▶ Supplied data

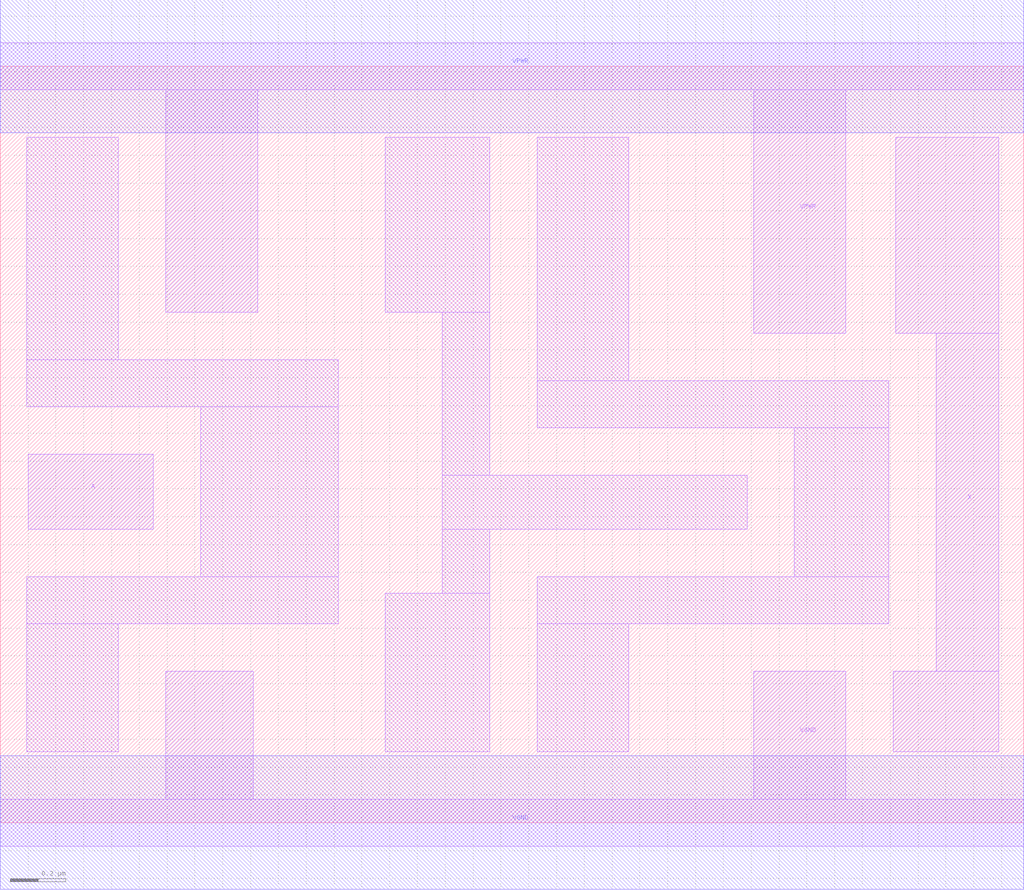
<source format=lef>
# Copyright 2020 The SkyWater PDK Authors
#
# Licensed under the Apache License, Version 2.0 (the "License");
# you may not use this file except in compliance with the License.
# You may obtain a copy of the License at
#
#     https://www.apache.org/licenses/LICENSE-2.0
#
# Unless required by applicable law or agreed to in writing, software
# distributed under the License is distributed on an "AS IS" BASIS,
# WITHOUT WARRANTIES OR CONDITIONS OF ANY KIND, either express or implied.
# See the License for the specific language governing permissions and
# limitations under the License.
#
# SPDX-License-Identifier: Apache-2.0

VERSION 5.5 ;
NAMESCASESENSITIVE ON ;
BUSBITCHARS "[]" ;
DIVIDERCHAR "/" ;
MACRO sky130_fd_sc_hd__clkdlybuf4s18_1
  CLASS CORE ;
  SOURCE USER ;
  ORIGIN  0.000000  0.000000 ;
  SIZE  3.680000 BY  2.720000 ;
  SYMMETRY X Y R90 ;
  SITE unithd ;
  PIN A
    ANTENNAGATEAREA  0.213000 ;
    DIRECTION INPUT ;
    USE SIGNAL ;
    PORT
      LAYER li1 ;
        RECT 0.100000 1.055000 0.550000 1.325000 ;
    END
  END A
  PIN X
    ANTENNADIFFAREA  0.376300 ;
    DIRECTION OUTPUT ;
    USE SIGNAL ;
    PORT
      LAYER li1 ;
        RECT 3.210000 0.255000 3.590000 0.545000 ;
        RECT 3.220000 1.760000 3.590000 2.465000 ;
        RECT 3.365000 0.545000 3.590000 1.760000 ;
    END
  END X
  PIN VGND
    DIRECTION INOUT ;
    SHAPE ABUTMENT ;
    USE GROUND ;
    PORT
      LAYER li1 ;
        RECT 0.000000 -0.085000 3.680000 0.085000 ;
        RECT 0.595000  0.085000 0.910000 0.545000 ;
        RECT 2.710000  0.085000 3.040000 0.545000 ;
    END
    PORT
      LAYER met1 ;
        RECT 0.000000 -0.240000 3.680000 0.240000 ;
    END
  END VGND
  PIN VNB
    DIRECTION INOUT ;
    USE GROUND ;
    PORT
    END
  END VNB
  PIN VPB
    DIRECTION INOUT ;
    USE POWER ;
    PORT
    END
  END VPB
  PIN VPWR
    DIRECTION INOUT ;
    SHAPE ABUTMENT ;
    USE POWER ;
    PORT
      LAYER li1 ;
        RECT 0.000000 2.635000 3.680000 2.805000 ;
        RECT 0.595000 1.835000 0.925000 2.635000 ;
        RECT 2.710000 1.760000 3.040000 2.635000 ;
    END
    PORT
      LAYER met1 ;
        RECT 0.000000 2.480000 3.680000 2.960000 ;
    END
  END VPWR
  OBS
    LAYER li1 ;
      RECT 0.095000 0.255000 0.425000 0.715000 ;
      RECT 0.095000 0.715000 1.215000 0.885000 ;
      RECT 0.095000 1.495000 1.215000 1.665000 ;
      RECT 0.095000 1.665000 0.425000 2.465000 ;
      RECT 0.720000 0.885000 1.215000 1.495000 ;
      RECT 1.385000 0.255000 1.760000 0.825000 ;
      RECT 1.385000 1.835000 1.760000 2.465000 ;
      RECT 1.590000 0.825000 1.760000 1.055000 ;
      RECT 1.590000 1.055000 2.685000 1.250000 ;
      RECT 1.590000 1.250000 1.760000 1.835000 ;
      RECT 1.930000 0.255000 2.260000 0.715000 ;
      RECT 1.930000 0.715000 3.195000 0.885000 ;
      RECT 1.930000 1.420000 3.195000 1.590000 ;
      RECT 1.930000 1.590000 2.260000 2.465000 ;
      RECT 2.855000 0.885000 3.195000 1.420000 ;
  END
END sky130_fd_sc_hd__clkdlybuf4s18_1
END LIBRARY

</source>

▶ Exercise aim
Put each line of the listing above into the copy exactly, dropping the pictures.

▶ Exercise output
<source format=lef>
# Copyright 2020 The SkyWater PDK Authors
#
# Licensed under the Apache License, Version 2.0 (the "License");
# you may not use this file except in compliance with the License.
# You may obtain a copy of the License at
#
#     https://www.apache.org/licenses/LICENSE-2.0
#
# Unless required by applicable law or agreed to in writing, software
# distributed under the License is distributed on an "AS IS" BASIS,
# WITHOUT WARRANTIES OR CONDITIONS OF ANY KIND, either express or implied.
# See the License for the specific language governing permissions and
# limitations under the License.
#
# SPDX-License-Identifier: Apache-2.0

VERSION 5.5 ;
NAMESCASESENSITIVE ON ;
BUSBITCHARS "[]" ;
DIVIDERCHAR "/" ;
MACRO sky130_fd_sc_hd__clkdlybuf4s18_1
  CLASS CORE ;
  SOURCE USER ;
  ORIGIN  0.000000  0.000000 ;
  SIZE  3.680000 BY  2.720000 ;
  SYMMETRY X Y R90 ;
  SITE unithd ;
  PIN A
    ANTENNAGATEAREA  0.213000 ;
    DIRECTION INPUT ;
    USE SIGNAL ;
    PORT
      LAYER li1 ;
        RECT 0.100000 1.055000 0.550000 1.325000 ;
    END
  END A
  PIN X
    ANTENNADIFFAREA  0.376300 ;
    DIRECTION OUTPUT ;
    USE SIGNAL ;
    PORT
      LAYER li1 ;
        RECT 3.210000 0.255000 3.590000 0.545000 ;
        RECT 3.220000 1.760000 3.590000 2.465000 ;
        RECT 3.365000 0.545000 3.590000 1.760000 ;
    END
  END X
  PIN VGND
    DIRECTION INOUT ;
    SHAPE ABUTMENT ;
    USE GROUND ;
    PORT
      LAYER li1 ;
        RECT 0.000000 -0.085000 3.680000 0.085000 ;
        RECT 0.595000  0.085000 0.910000 0.545000 ;
        RECT 2.710000  0.085000 3.040000 0.545000 ;
    END
    PORT
      LAYER met1 ;
        RECT 0.000000 -0.240000 3.680000 0.240000 ;
    END
  END VGND
  PIN VNB
    DIRECTION INOUT ;
    USE GROUND ;
    PORT
    END
  END VNB
  PIN VPB
    DIRECTION INOUT ;
    USE POWER ;
    PORT
    END
  END VPB
  PIN VPWR
    DIRECTION INOUT ;
    SHAPE ABUTMENT ;
    USE POWER ;
    PORT
      LAYER li1 ;
        RECT 0.000000 2.635000 3.680000 2.805000 ;
        RECT 0.595000 1.835000 0.925000 2.635000 ;
        RECT 2.710000 1.760000 3.040000 2.635000 ;
    END
    PORT
      LAYER met1 ;
        RECT 0.000000 2.480000 3.680000 2.960000 ;
    END
  END VPWR
  OBS
    LAYER li1 ;
      RECT 0.095000 0.255000 0.425000 0.715000 ;
      RECT 0.095000 0.715000 1.215000 0.885000 ;
      RECT 0.095000 1.495000 1.215000 1.665000 ;
      RECT 0.095000 1.665000 0.425000 2.465000 ;
      RECT 0.720000 0.885000 1.215000 1.495000 ;
      RECT 1.385000 0.255000 1.760000 0.825000 ;
      RECT 1.385000 1.835000 1.760000 2.465000 ;
      RECT 1.590000 0.825000 1.760000 1.055000 ;
      RECT 1.590000 1.055000 2.685000 1.250000 ;
      RECT 1.590000 1.250000 1.760000 1.835000 ;
      RECT 1.930000 0.255000 2.260000 0.715000 ;
      RECT 1.930000 0.715000 3.195000 0.885000 ;
      RECT 1.930000 1.420000 3.195000 1.590000 ;
      RECT 1.930000 1.590000 2.260000 2.465000 ;
      RECT 2.855000 0.885000 3.195000 1.420000 ;
  END
END sky130_fd_sc_hd__clkdlybuf4s18_1
END LIBRARY

</source>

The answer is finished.